Table 1. A summary of the simple shape statistics of segmented instances

3 Results and Discussion

Validation of the algorithm was performed using the Picai evaluation library [15] on the validation dataset provided by the contest organizers. Preliminary results for the model give a Ranking Score of 0.531, Area Under the Receiver Operating Characteristic curve of 0.686, and Average Precision of 0.376. An analysis of simple radiomic characteristics was performed and is summarized in Table 1. For each measured quantity—elongation, physical size, and roundness—the incorrect segmented instances presented approximately two times higher standard deviations, which indicates far higher variability. This also suggests a far wider distribution of the aforementioned quantities and the possibility of identifying suitable thresholds that define some of the segmented instances as false positives with high probability. As an example, in Fig. 3, one can observe that in the dataset, all segmented instances with roundness lower than 0.4 were false positives. A similar analysis can be performed for all other quantities. However, final conclusions regarding increases in model specificity using radiomic-based postprocessing require further study.

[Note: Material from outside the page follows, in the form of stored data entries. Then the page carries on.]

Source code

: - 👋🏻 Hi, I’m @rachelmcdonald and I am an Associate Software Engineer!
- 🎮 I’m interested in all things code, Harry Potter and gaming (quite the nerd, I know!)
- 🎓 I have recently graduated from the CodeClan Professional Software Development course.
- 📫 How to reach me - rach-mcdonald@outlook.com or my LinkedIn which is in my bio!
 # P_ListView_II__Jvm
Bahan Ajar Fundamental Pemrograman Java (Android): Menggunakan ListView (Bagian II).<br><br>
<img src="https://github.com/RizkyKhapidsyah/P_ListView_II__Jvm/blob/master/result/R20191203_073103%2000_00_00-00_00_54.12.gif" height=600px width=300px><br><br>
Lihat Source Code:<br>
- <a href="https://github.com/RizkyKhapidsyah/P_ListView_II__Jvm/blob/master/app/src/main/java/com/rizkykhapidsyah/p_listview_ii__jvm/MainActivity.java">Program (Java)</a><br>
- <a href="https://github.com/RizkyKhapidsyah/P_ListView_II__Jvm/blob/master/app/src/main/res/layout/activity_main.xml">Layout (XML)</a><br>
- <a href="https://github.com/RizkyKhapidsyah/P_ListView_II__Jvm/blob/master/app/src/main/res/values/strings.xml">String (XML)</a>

The results suggest that the model performs comparably to the state-of-the-art non-transformer-based baseline architectures provided by the contest organizers. However, a significant number of the top-ranking results that are presented on the contest leaderboard are based on transformer architectures. This demonstrates their impressive ability to learn the presented task and the presence of further opportunities for optimization.

4 Conclusions

This study indicates the usefulness of new transformer-based architectures in multimodal three-dimensional medical imaging. An additional feature considered necessary for analyzing the dataset is the proven ability of transformer-based architectures to incorporate data from different sources [16]. This provides a strong base for incorporating clinical data directly into the neural network architecture. Radiomic analysis performed in the postprocessing step proved helpful in the study by increasing the model’s specificity; work on more advanced radiomic analysis is fully justified. The use of model PyTorch-based libraries enabled efficient training, which supplies further proof of its efficiency. Such tools can serve as the basis for additional work on the algorithm’s development.